Alice Kalyan and her husband are sitting in the food court on the fourth floor of their local shopping centre, staring down at shoppers milling around on the floors below. It's a scene repeated across the world, but this shopping centre is in Baghdad's Mansour district. Open for a year, it is the city's biggest, but others may soon rival it.
The couple live in the Baghdad suburb of Khadra, an area with a heavy military presence, and it is hard for them to get to places like this. "It's our first visit," Alice, 56, said. "We stayed here throughout the war, though we lived in the UAE for 10 years until 1999. Mostly I don't get out. I mean, we can go shopping in our neighbourhood but there's nowhere like this."
The Maximall is popular with younger middle-class Iraqi women who can be found on the floors below. It's the template for a new standard for Iraqi shoppers.
On the outdoor balcony overlooking the domes of Saddam Hussein's vast unfinished mosque - planned to be the biggest in the world - a group of young tattoo artists enjoy a shisha.
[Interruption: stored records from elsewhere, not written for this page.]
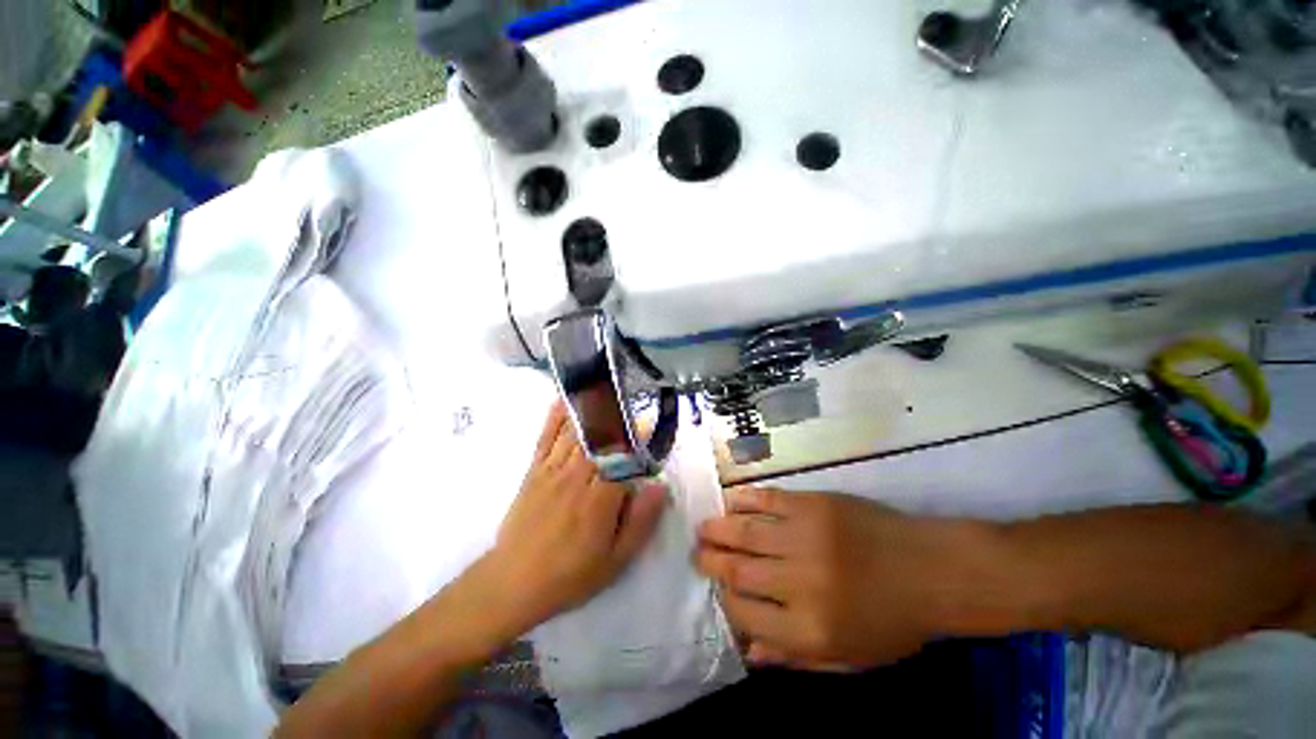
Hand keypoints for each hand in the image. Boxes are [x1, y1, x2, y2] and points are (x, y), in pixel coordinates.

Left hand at [486, 402, 666, 635]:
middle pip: (601, 437)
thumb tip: (660, 487)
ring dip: (592, 407)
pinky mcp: (534, 470)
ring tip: (605, 386)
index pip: (624, 456)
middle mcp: (577, 476)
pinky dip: (556, 416)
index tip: (649, 419)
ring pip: (576, 432)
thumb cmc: (571, 574)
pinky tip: (566, 399)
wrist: (514, 582)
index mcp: (600, 497)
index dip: (637, 435)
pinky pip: (546, 437)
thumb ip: (640, 521)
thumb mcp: (616, 560)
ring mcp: (552, 470)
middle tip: (629, 393)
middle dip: (616, 413)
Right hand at [695, 487, 976, 668]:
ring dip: (717, 530)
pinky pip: (767, 500)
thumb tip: (748, 651)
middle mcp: (800, 582)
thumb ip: (795, 657)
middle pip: (738, 570)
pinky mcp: (813, 505)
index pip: (745, 615)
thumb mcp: (849, 657)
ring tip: (703, 529)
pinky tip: (730, 503)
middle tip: (698, 554)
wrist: (933, 569)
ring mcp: (806, 537)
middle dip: (710, 562)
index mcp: (810, 629)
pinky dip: (744, 501)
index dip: (725, 602)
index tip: (718, 590)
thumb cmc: (893, 620)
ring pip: (744, 532)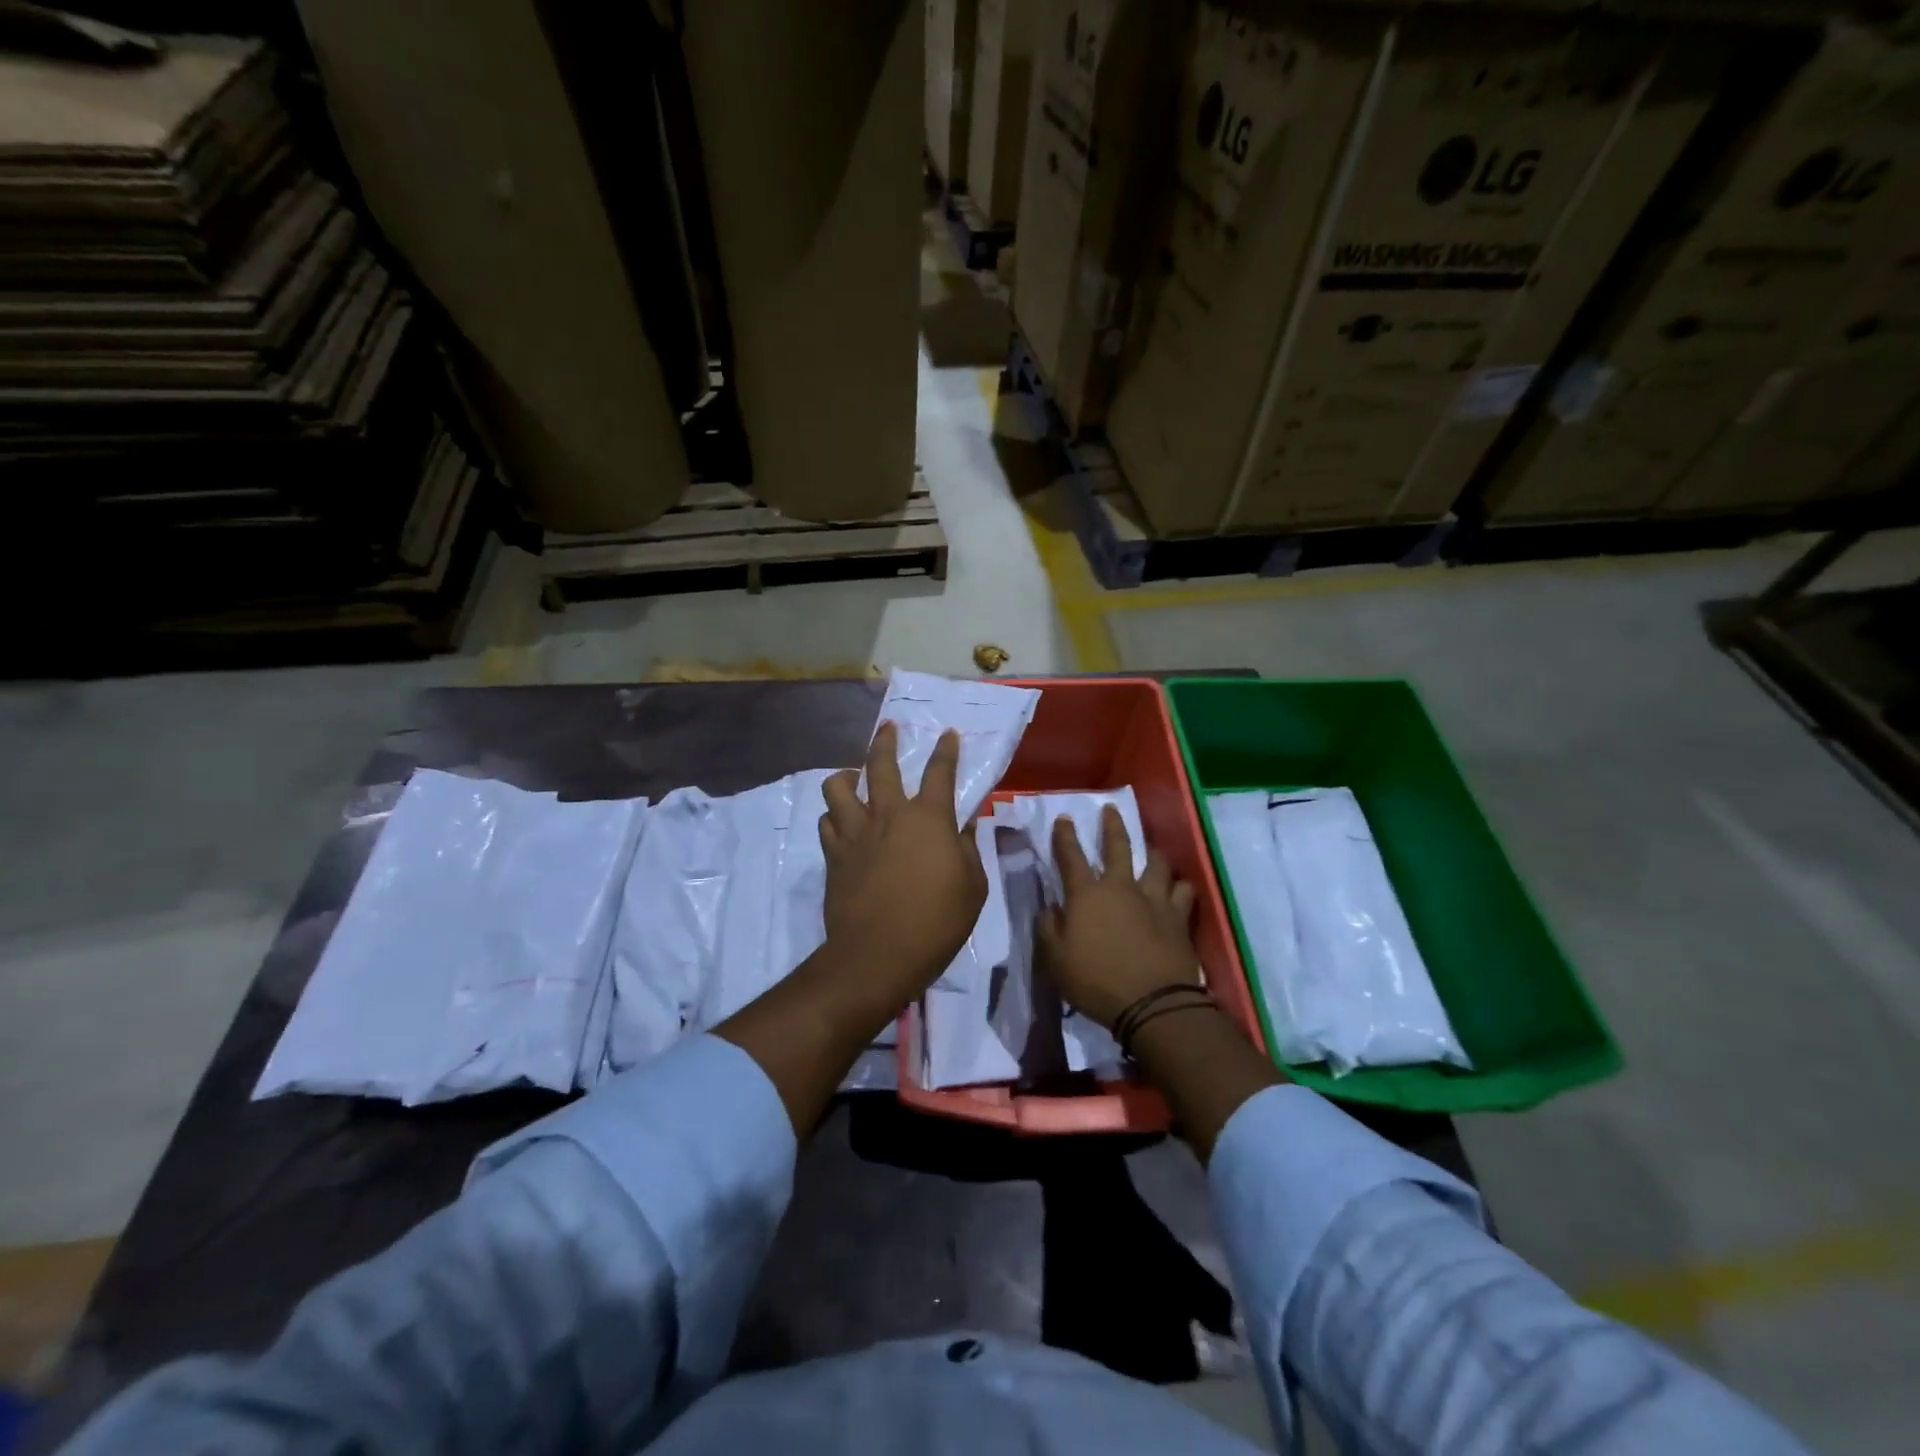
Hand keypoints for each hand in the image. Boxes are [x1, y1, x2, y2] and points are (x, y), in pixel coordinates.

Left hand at [818, 722, 987, 1020]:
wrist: (878, 955)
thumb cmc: (937, 922)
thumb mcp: (973, 888)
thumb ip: (969, 850)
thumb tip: (965, 827)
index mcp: (928, 818)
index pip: (940, 772)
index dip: (946, 750)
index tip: (947, 734)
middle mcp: (888, 815)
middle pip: (881, 765)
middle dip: (886, 741)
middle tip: (888, 729)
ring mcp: (856, 833)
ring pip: (838, 787)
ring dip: (847, 777)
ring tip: (854, 779)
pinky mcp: (834, 855)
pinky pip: (827, 822)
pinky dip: (835, 817)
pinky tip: (842, 823)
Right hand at [1039, 805, 1198, 1028]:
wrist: (1153, 1004)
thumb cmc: (1096, 982)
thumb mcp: (1056, 961)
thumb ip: (1049, 929)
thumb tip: (1050, 908)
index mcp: (1087, 895)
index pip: (1071, 857)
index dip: (1065, 837)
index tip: (1064, 819)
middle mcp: (1121, 887)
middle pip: (1118, 847)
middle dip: (1112, 826)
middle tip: (1111, 810)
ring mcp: (1154, 900)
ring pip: (1157, 863)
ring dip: (1153, 853)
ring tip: (1152, 850)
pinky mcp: (1179, 917)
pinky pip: (1184, 891)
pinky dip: (1180, 886)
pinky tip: (1180, 887)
The city is still on edge, and bombings and killings remain common, so Baghdad's social life is conducted in safe places - in people's homes and neighbourhoods where they are known - or in public spaces where they feel comfortable.
But since the end of the sectarian war in 2008, Baghdad has crept towards a cautious normality, albeit under a very heavy security presence.
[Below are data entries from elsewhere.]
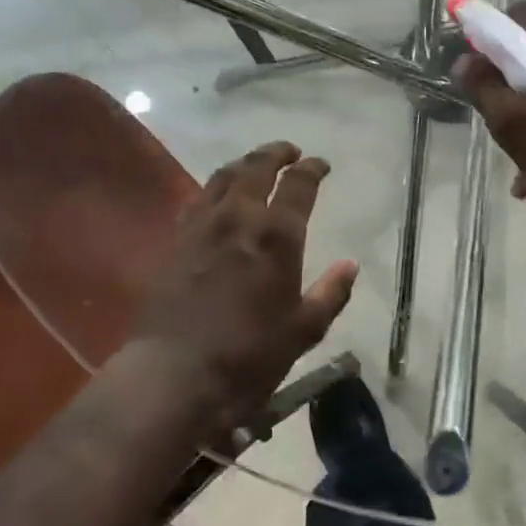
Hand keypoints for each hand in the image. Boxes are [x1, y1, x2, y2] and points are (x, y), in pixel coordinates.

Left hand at [132, 142, 357, 422]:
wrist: (177, 373)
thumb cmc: (251, 354)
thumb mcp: (305, 329)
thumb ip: (331, 292)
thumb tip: (351, 264)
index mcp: (277, 235)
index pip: (298, 184)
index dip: (312, 168)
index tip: (320, 164)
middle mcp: (238, 218)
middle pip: (256, 168)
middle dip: (275, 153)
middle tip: (289, 151)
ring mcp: (201, 226)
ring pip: (222, 177)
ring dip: (243, 165)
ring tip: (254, 165)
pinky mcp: (174, 242)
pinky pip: (196, 201)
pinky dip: (213, 190)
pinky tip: (215, 199)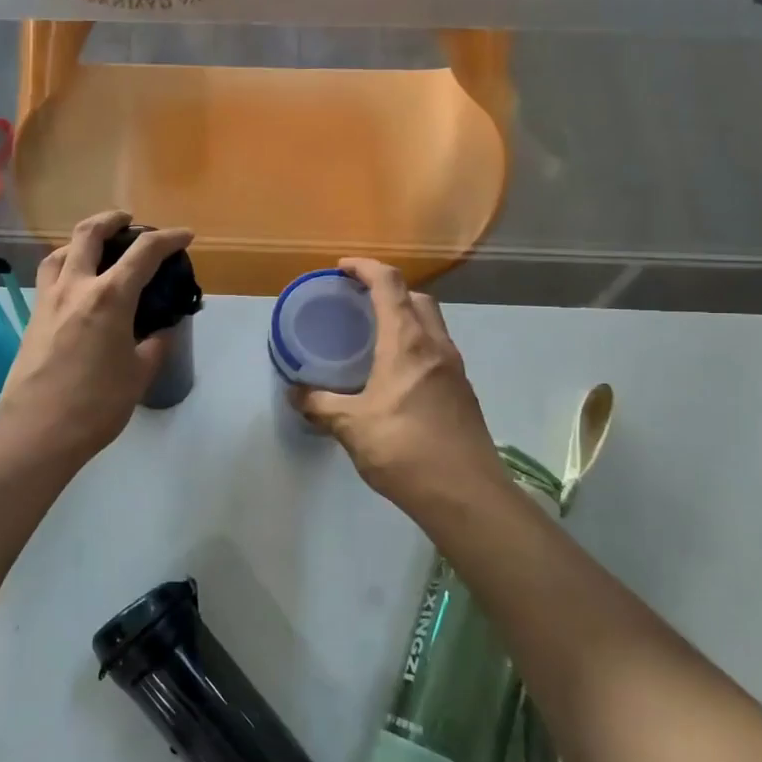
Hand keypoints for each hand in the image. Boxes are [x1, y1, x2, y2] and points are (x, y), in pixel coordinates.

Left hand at [0, 211, 193, 464]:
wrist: (38, 430)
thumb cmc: (97, 404)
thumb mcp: (139, 374)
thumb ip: (154, 346)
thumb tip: (159, 333)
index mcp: (110, 297)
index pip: (144, 252)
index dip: (169, 238)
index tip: (185, 236)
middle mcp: (76, 287)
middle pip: (90, 234)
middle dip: (112, 219)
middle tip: (128, 221)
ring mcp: (49, 300)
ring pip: (60, 251)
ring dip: (81, 240)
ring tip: (95, 248)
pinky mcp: (33, 317)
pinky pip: (49, 277)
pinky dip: (64, 266)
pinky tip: (74, 285)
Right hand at [291, 259, 508, 513]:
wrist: (465, 493)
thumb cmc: (404, 449)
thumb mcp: (351, 426)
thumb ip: (321, 405)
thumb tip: (296, 394)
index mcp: (407, 342)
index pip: (389, 284)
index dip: (365, 267)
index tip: (341, 269)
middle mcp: (436, 345)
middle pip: (415, 297)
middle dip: (387, 289)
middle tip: (357, 303)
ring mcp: (454, 368)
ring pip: (431, 323)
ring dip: (404, 317)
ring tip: (373, 337)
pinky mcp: (462, 391)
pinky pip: (436, 350)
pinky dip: (415, 345)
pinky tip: (395, 375)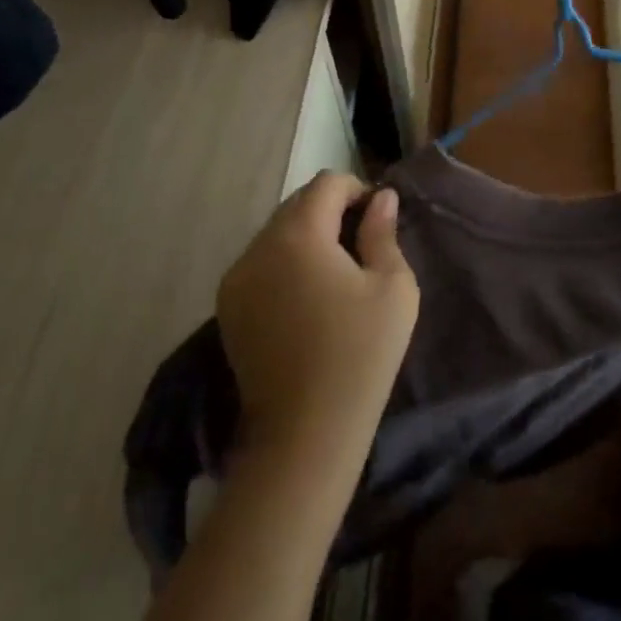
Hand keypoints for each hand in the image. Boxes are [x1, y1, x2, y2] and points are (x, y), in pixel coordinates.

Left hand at [216, 173, 419, 474]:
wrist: (304, 437)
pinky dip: (285, 262)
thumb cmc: (359, 355)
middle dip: (331, 211)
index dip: (357, 190)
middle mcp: (258, 246)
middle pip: (298, 204)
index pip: (327, 184)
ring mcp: (236, 278)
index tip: (378, 219)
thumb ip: (384, 233)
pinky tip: (307, 297)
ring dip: (307, 236)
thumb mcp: (392, 288)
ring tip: (336, 272)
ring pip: (277, 232)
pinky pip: (260, 262)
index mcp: (298, 234)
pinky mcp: (227, 307)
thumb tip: (380, 198)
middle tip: (362, 244)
One of the recent additions is the Olive Leaves park near Jadriya, several restaurants and a playground set among palm trees beside the river.
Like the Maximall, it is under a year old. Adel al-Omran, the manager, said: "It used to be my grandfather's farm, but it wasn't that financially viable being in the middle of the city so I had the idea of opening this.
"Baghdadis have a thing for places like this where you can sit outside and it's safe for the children to play."
Mustafa al-Obeidi, 28 and his fiancée, Ala Rubaie, 30, were at the Al-Faqma ice-cream parlour in Karrada. Both engineering graduates, they work as daily contractors for the government.
"We get out about once or twice a month. We live on opposite sides of the city," said Mustafa. The ice cream costs US$2 - a treat, he admits, when his salary is only US$350 a month.
"There are neighbourhoods you avoid and places you feel more comfortable going than others," he said. "Here it is nice and it is secure."
Despite the improvements, co-ordinated blasts in the heart of the capital yesterday underlined the fragility of Baghdad's security. The attacks killed at least 25 people near the heavily fortified Green Zone, police and medics said.
Police said two car bombs exploded in the Alawi district, one of them near the Justice Ministry building, before a suicide car bomber blew himself up near an Interior Ministry office.